Pérez del Campo explained creating awareness was the main aim of Gas the Arabs. “I guess we’ve put our small grain of sand. We wanted to give voice to the Palestinians in the international community, present the reality people are living in Gaza and the West Bank. We did not want our audience to be only leftists and activists that sympathise with Palestine… we wanted to break the glass wall.”
 
This documentary had its world premiere on April 20 at the Atlántida Film Fest in Mallorca.
 
So far, the documentary has been present in several international festivals. It has received the award of Best Short Documentary in the International Festival of short films of Torrelavega. It has also won best short movie in Solidarity Film Festival of Guadalajara FESCIGU.
 
Censured by the Israeli Government
 
When talking with Pérez del Campo, he mentioned all the festivals where they were nominated, further saying there were “attempts of the Israeli government to censor our documentary in several events.”
 
When asked as to why some festivals refused to screen the documentary, Pérez del Campo did not want to provide further information. “It would put the people who informed me at risk,” he explained, “it would put at danger the informant’s jobs security.”
 
Pérez del Campo also stated in an interview carried out to eldiario.es that “one of the protagonists of the documentary was assassinated by the IDF six months after filming. The rest of the people interviewed for the documentary had also suffered severe consequences after the filming. This is what they have to stand in face of the passivity of the international community.” He also added that he fears about the future of the people he interviewed in the documentary, people with whom they created close relationships.
 
This is not the first time Israel is accused of lobbying against Palestinian-related movies in film festivals. In May 2016, the Electronic Intifada revealed several Israeli lobby groups in France were applying pressure to block the screening of a Palestinian documentary. Even though, 'Munich: A Palestinian Story’ by Nasri Hajjaj was eventually screened in the Cannes Film Festival.
 
'Foxtrot’, an acclaimed drama which depicts the Israeli Army covering up the death of a Palestinian teenager, had also suffered from Israel’s boycott.

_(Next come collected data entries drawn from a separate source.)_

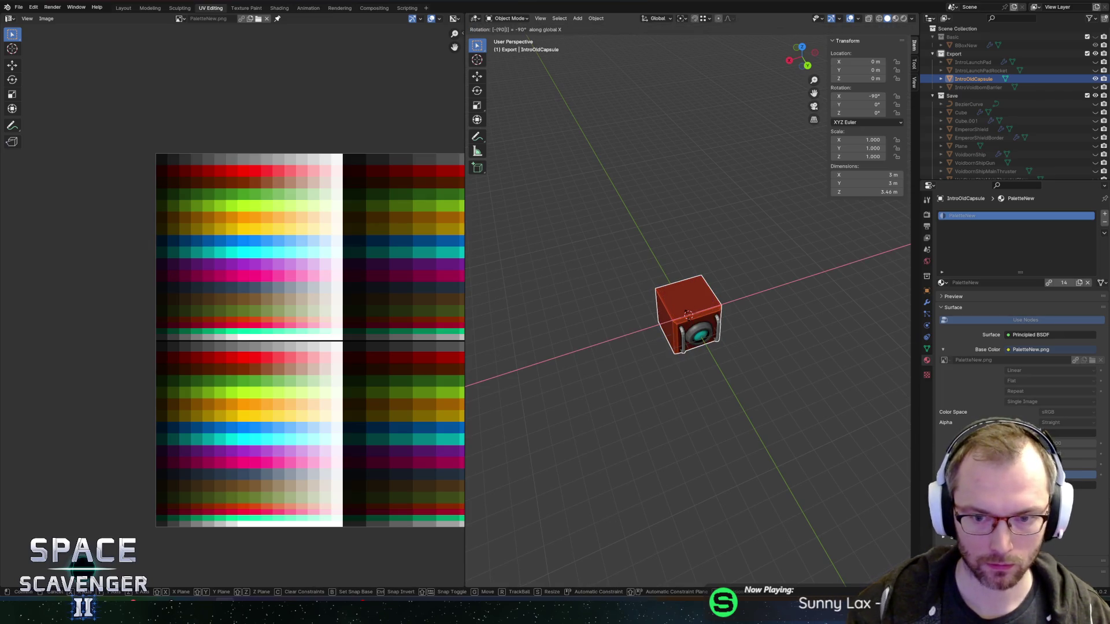
pyautogui.press('Return')
pyautogui.press('ctrl+a')
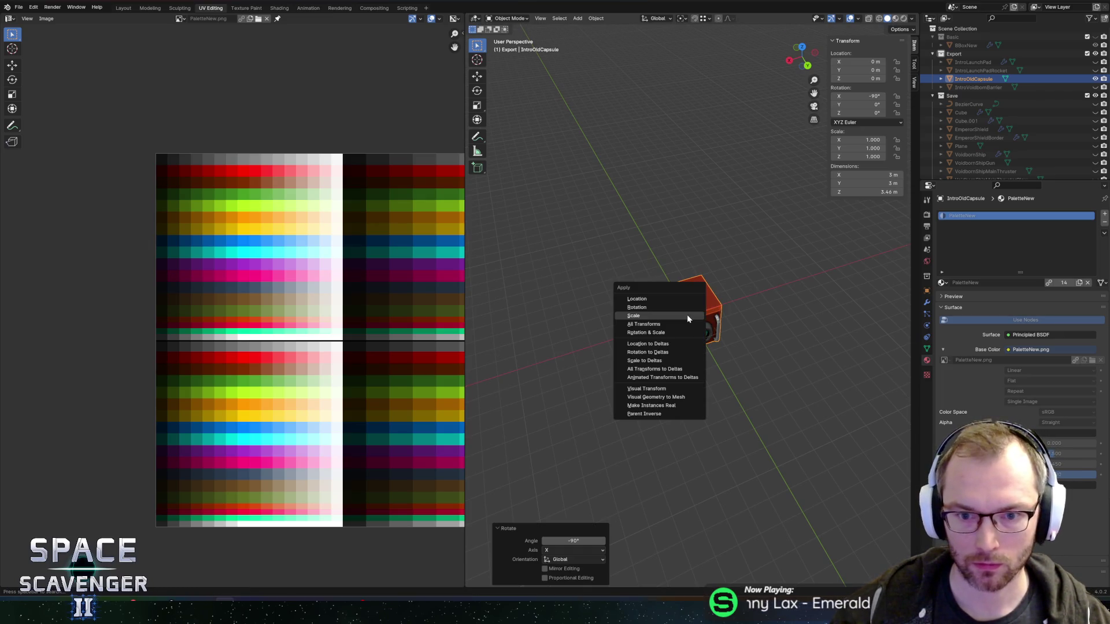
pyautogui.click(658, 307)
# - Re-export the capsule to FBX and return to Unity
pyautogui.press('ctrl+shift+e')
pyautogui.click(830, 530)
pyautogui.press('alt+Tab')
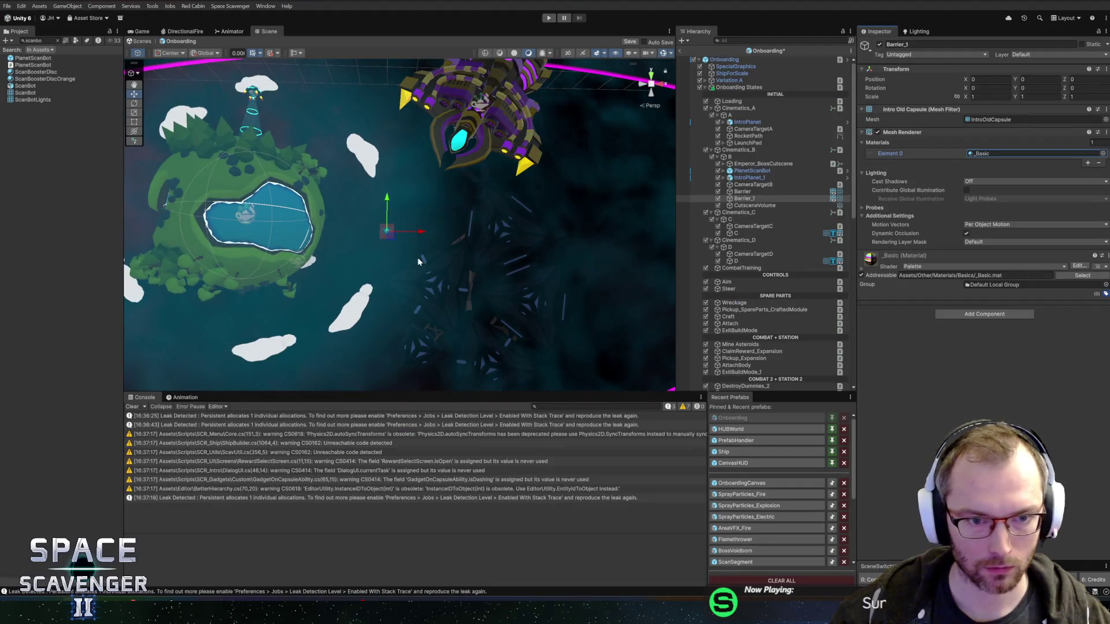
# - Rename Barrier_1 to OldCapsule
pyautogui.click(744, 192)
pyautogui.click(749, 200)
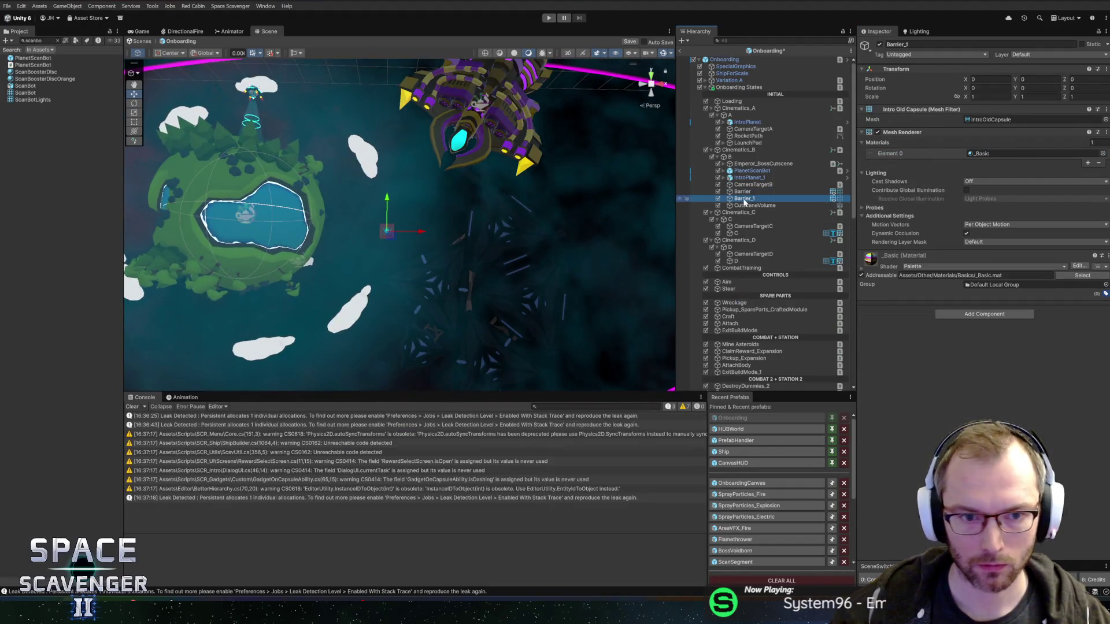
pyautogui.press('F2')
pyautogui.write('OldCapsule')
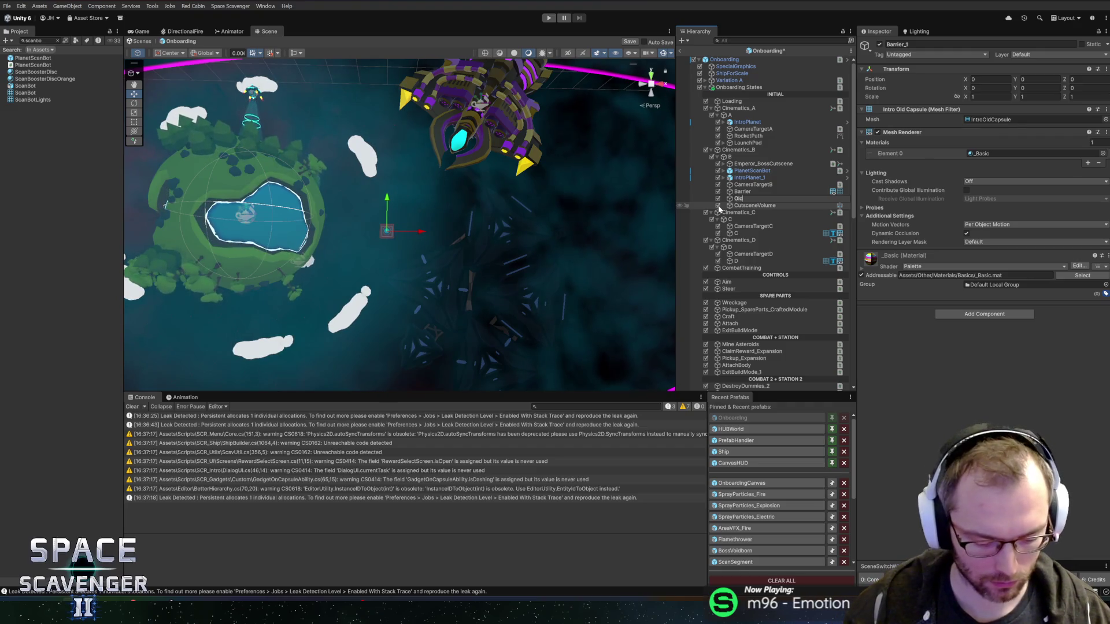
pyautogui.press('Return')
# - Move OldCapsule to about 14.86, -11.86 and check the model's front view in Blender
pyautogui.moveTo(386, 237)
pyautogui.mouseDown()
pyautogui.moveTo(488, 281)
pyautogui.moveTo(459, 298)
pyautogui.mouseUp()
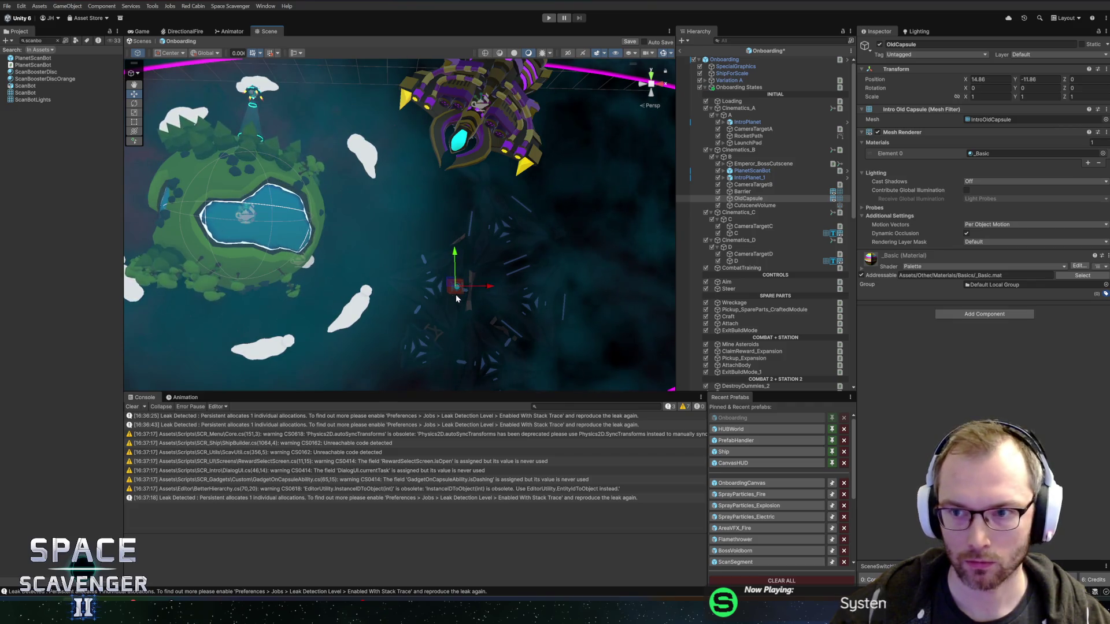
pyautogui.scroll(10, 448, 306)
pyautogui.scroll(-3, 486, 268)
pyautogui.moveTo(457, 266)
pyautogui.mouseDown()
pyautogui.moveTo(294, 237)
pyautogui.moveTo(297, 203)
pyautogui.moveTo(353, 221)
pyautogui.mouseUp()
pyautogui.press('alt+Tab')
pyautogui.press('KP_1')
pyautogui.press('alt+Tab')
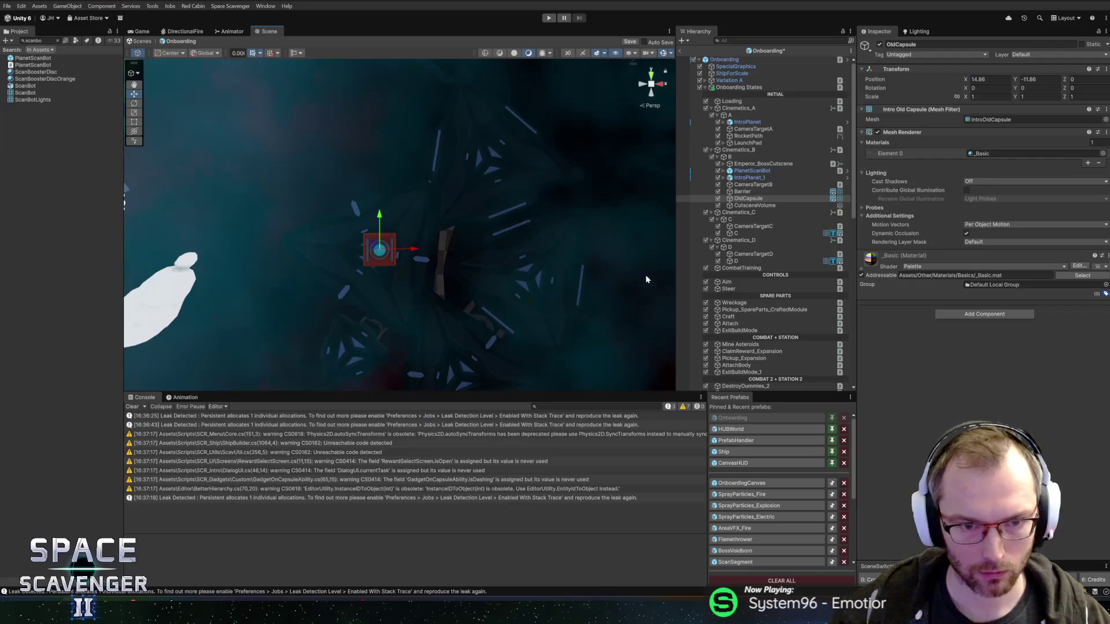
# - Duplicate OldCapsule and name the copy Thruster
pyautogui.click(751, 199)
pyautogui.press('ctrl+d')
pyautogui.press('F2')
pyautogui.write('ter')
pyautogui.press('Return')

The embassy officials of Israel did not attend the opening event in Paris.
 
According to the Palestine Legal Organisation, the grounds of boycotting anything related to the Israeli occupation are based on false and inflammatory accusations of antisemitism and support for terrorism. Palestinian freedom of speech is under threat as Israel advocacy groups monitor speech and activities. Then, the Palestinian right advocates are accused by Israel of antisemitism based solely on their criticism towards Israeli policy.